The last day the city's temperature was above freezing was Jan. 27.
By DENISE DICK
VINDICATOR STAFF WRITER
YOUNGSTOWN -- Today marks a return to higher temperatures, but the National Weather Service isn't ready to concur with Punxsutawney Phil.
The famed weather-predicting Pennsylvania groundhog saw no shadow when he emerged from his hole early Feb. 2, forecasting an early spring.
Was the little critter right?
"I'm not going to say that," said Walter Fitzgerald, an NWS meteorologist in Cleveland. "He has his way of forecasting, and we have ours."
Today's forecast calls for temperatures in the 40s with rain likely in the morning and snow in the evening.
That's a marked departure from the bitter cold of the last few weeks.
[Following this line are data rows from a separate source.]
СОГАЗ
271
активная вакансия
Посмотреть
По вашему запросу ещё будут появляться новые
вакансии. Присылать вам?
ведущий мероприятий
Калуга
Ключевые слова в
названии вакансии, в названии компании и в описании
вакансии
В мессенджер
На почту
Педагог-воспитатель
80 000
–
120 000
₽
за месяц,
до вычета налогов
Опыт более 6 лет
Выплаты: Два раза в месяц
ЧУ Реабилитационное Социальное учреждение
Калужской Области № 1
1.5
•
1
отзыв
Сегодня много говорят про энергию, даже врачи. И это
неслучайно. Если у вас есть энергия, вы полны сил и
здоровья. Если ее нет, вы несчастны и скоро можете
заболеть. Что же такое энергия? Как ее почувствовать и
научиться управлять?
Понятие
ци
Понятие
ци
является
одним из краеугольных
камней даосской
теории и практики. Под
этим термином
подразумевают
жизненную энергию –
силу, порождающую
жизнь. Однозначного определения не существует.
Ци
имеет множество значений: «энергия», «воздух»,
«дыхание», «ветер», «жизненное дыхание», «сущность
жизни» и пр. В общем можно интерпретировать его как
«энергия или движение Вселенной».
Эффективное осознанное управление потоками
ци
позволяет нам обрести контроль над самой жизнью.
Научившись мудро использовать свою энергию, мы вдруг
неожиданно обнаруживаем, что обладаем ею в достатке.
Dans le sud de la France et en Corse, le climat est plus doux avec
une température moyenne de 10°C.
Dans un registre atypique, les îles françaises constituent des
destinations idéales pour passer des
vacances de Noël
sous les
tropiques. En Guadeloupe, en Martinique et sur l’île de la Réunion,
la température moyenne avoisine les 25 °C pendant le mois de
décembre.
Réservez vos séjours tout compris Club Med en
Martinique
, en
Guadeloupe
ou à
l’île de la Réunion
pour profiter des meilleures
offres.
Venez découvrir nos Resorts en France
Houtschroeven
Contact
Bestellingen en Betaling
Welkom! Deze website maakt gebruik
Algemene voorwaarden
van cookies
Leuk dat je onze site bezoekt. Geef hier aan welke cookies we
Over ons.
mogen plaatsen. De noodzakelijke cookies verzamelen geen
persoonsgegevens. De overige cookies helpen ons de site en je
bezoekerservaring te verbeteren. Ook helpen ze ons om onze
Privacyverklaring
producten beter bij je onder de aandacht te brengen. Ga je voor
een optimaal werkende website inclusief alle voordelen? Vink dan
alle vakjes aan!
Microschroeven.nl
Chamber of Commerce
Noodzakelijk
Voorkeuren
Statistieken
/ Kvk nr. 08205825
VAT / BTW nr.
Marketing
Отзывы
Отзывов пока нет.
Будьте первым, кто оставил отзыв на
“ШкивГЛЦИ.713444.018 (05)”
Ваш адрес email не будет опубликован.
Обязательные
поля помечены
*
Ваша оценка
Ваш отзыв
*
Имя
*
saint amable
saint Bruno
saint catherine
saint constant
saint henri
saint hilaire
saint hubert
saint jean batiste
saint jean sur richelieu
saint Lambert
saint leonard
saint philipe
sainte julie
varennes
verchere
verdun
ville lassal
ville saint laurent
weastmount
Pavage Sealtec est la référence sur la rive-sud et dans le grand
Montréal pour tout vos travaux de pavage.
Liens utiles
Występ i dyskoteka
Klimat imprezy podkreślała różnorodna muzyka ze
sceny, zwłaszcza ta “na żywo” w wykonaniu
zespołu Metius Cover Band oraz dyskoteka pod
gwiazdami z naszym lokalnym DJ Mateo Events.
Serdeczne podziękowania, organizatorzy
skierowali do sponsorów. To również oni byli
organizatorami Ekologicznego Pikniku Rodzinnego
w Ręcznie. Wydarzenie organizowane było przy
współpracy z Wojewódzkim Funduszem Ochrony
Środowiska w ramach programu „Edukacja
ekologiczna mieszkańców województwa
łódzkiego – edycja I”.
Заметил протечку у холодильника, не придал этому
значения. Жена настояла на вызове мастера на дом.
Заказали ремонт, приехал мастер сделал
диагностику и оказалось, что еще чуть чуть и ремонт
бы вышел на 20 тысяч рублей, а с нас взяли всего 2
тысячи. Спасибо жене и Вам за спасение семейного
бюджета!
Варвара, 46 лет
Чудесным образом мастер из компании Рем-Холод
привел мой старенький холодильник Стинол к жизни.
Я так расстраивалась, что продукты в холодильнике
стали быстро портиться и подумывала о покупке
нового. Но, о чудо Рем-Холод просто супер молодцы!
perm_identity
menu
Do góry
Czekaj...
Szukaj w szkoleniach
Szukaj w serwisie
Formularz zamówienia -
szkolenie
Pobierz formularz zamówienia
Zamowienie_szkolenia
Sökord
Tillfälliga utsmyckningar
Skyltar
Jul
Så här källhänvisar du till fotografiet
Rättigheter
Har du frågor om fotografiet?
The last day the city's temperature was above freezing was Jan. 27, when it hit 37 degrees.
"We're getting back to closer-to-normal highs," Fitzgerald said.
Normal high for this time of year is 37 degrees with 20 degrees as the normal low.
How we fared
So far, Feb. 4 and 5 marked the coldest days this year. Both days saw a high of only 7 degrees with lows of minus 2 degrees and minus 5 degrees on Feb. 4 and 5, respectively.
NWS records show the lowest average February temperature for the city at 15.6 degrees in 1978. The highest was 1998 at 37 degrees.
Through Sunday, this month's average temperature is 13 degrees, but with an expected warming trend, we probably won't break the record.
At 20.5 inches of the white stuff through Sunday, it's already the fifth-snowiest February on record. The highest was 26.4 inches in 2003.
The most snow so far this month fell Feb. 13 when 10 inches dumped on the area, according to NWS.